SUPPLIED MATERIAL —

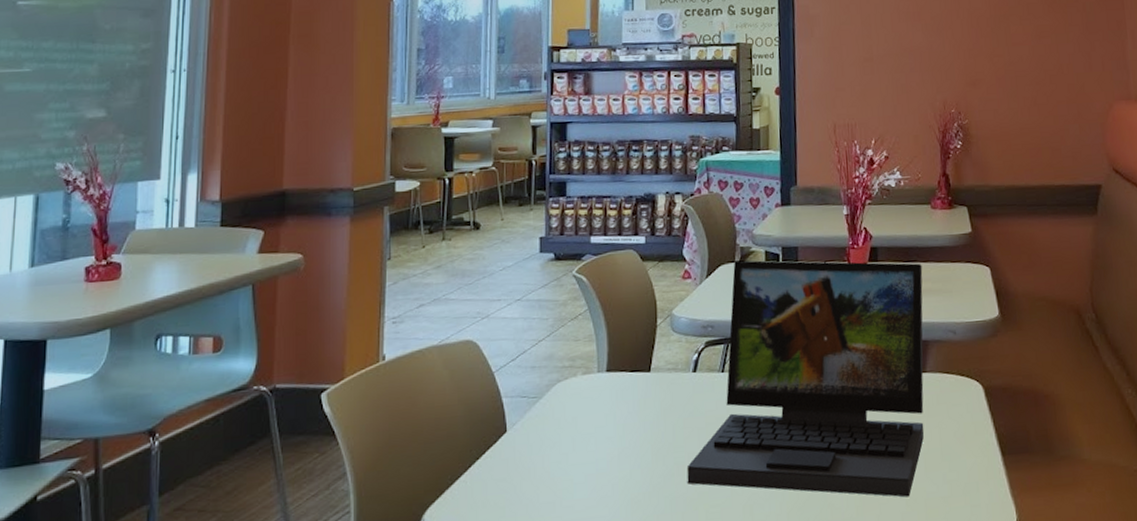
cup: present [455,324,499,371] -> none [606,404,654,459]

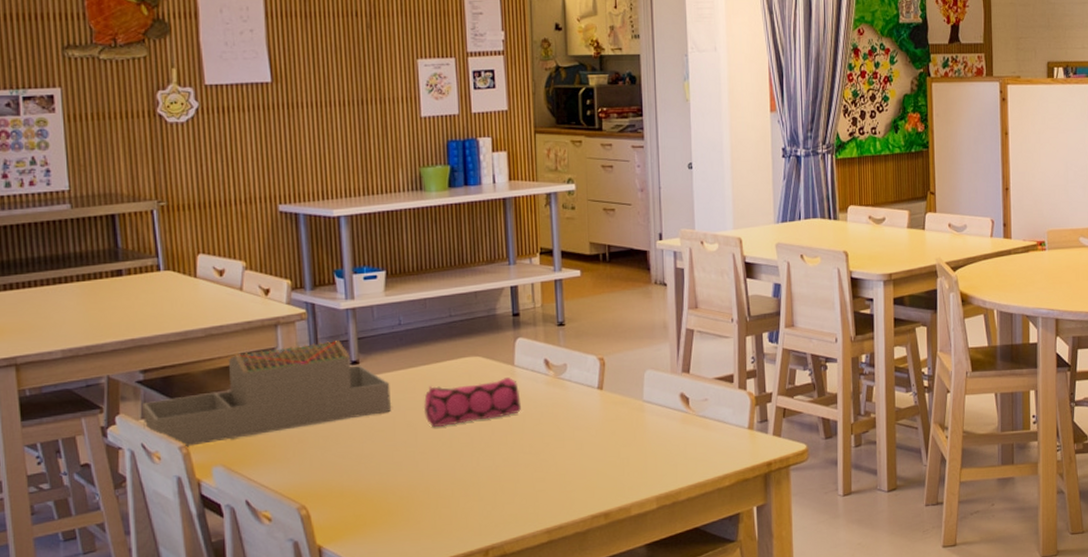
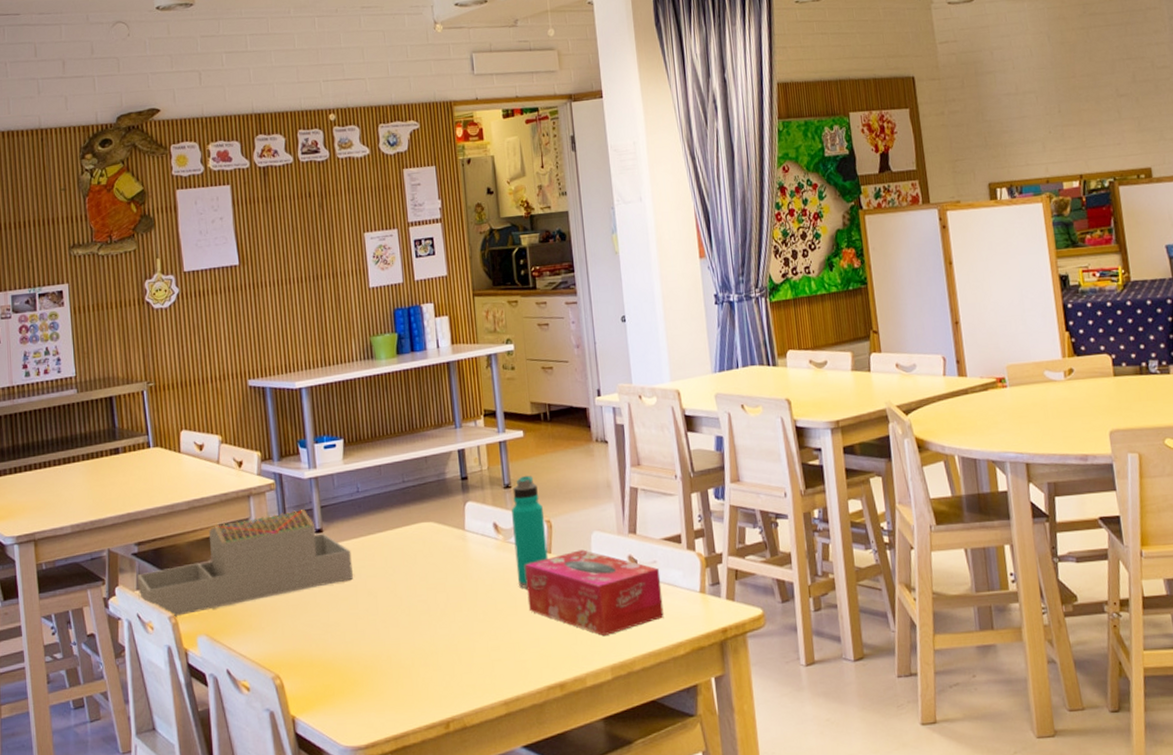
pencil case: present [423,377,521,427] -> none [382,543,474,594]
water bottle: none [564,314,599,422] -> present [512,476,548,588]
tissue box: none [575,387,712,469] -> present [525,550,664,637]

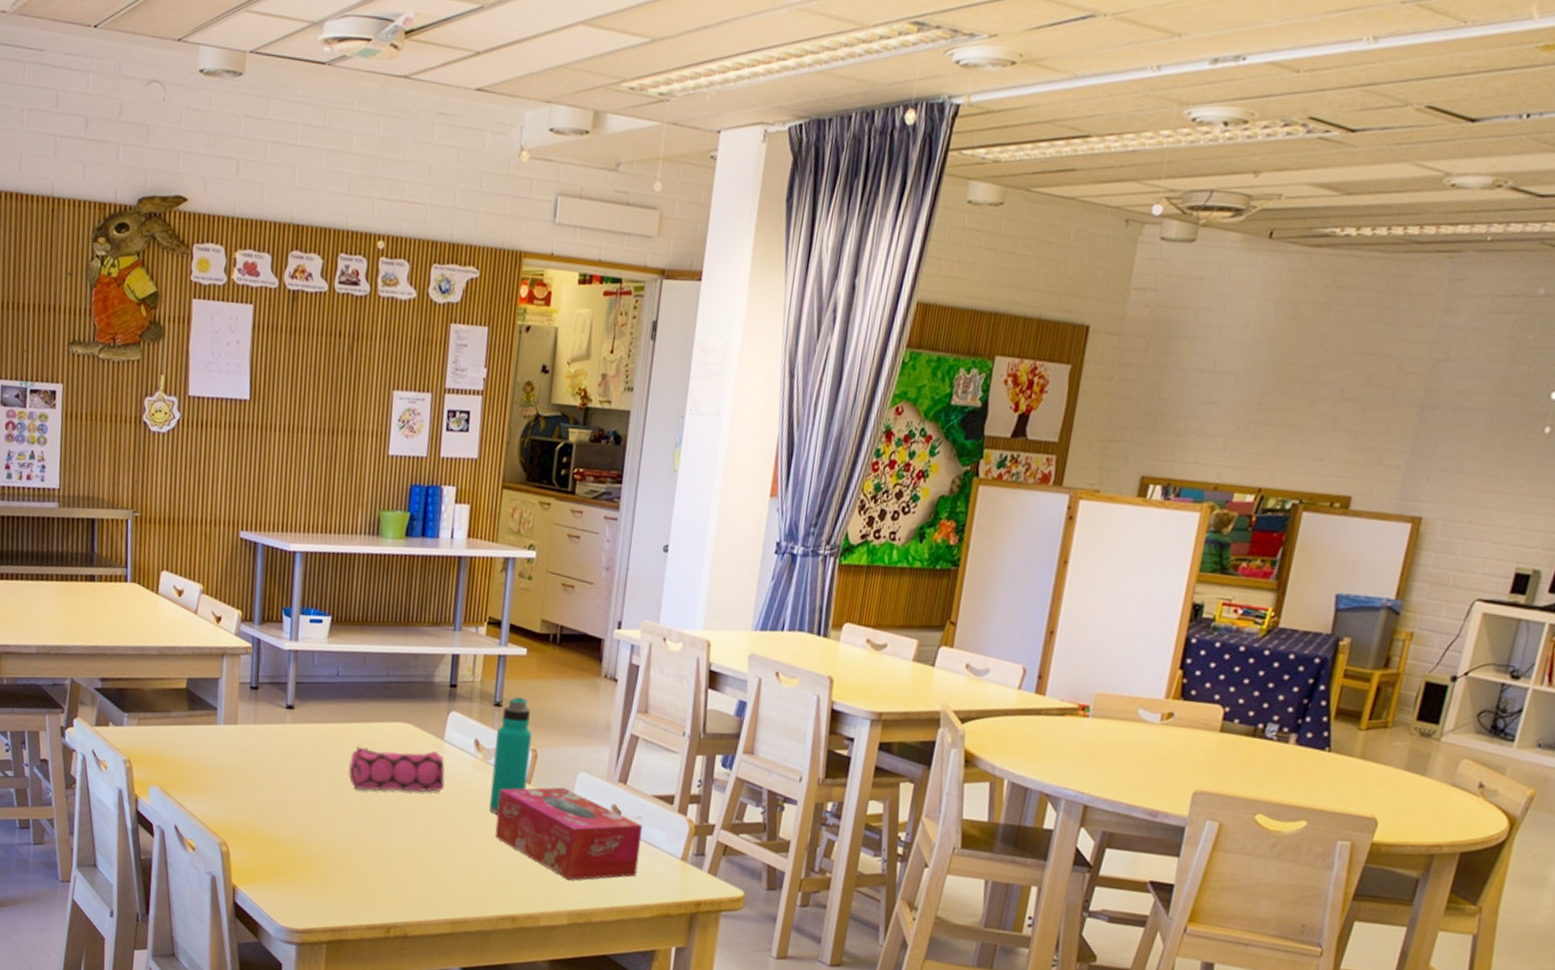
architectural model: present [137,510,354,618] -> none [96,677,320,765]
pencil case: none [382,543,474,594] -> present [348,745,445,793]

ASSIGNMENT — Recopy the full listing exactly, passing over any picture.

PROBLEM SOLUTION —
cup: present [455,324,499,371] -> none [606,404,654,459]

pencil case: present [423,377,521,427] -> none [382,543,474,594]
water bottle: none [564,314,599,422] -> present [512,476,548,588]
tissue box: none [575,387,712,469] -> present [525,550,664,637]

architectural model: present [137,510,354,618] -> none [96,677,320,765]
pencil case: none [382,543,474,594] -> present [348,745,445,793]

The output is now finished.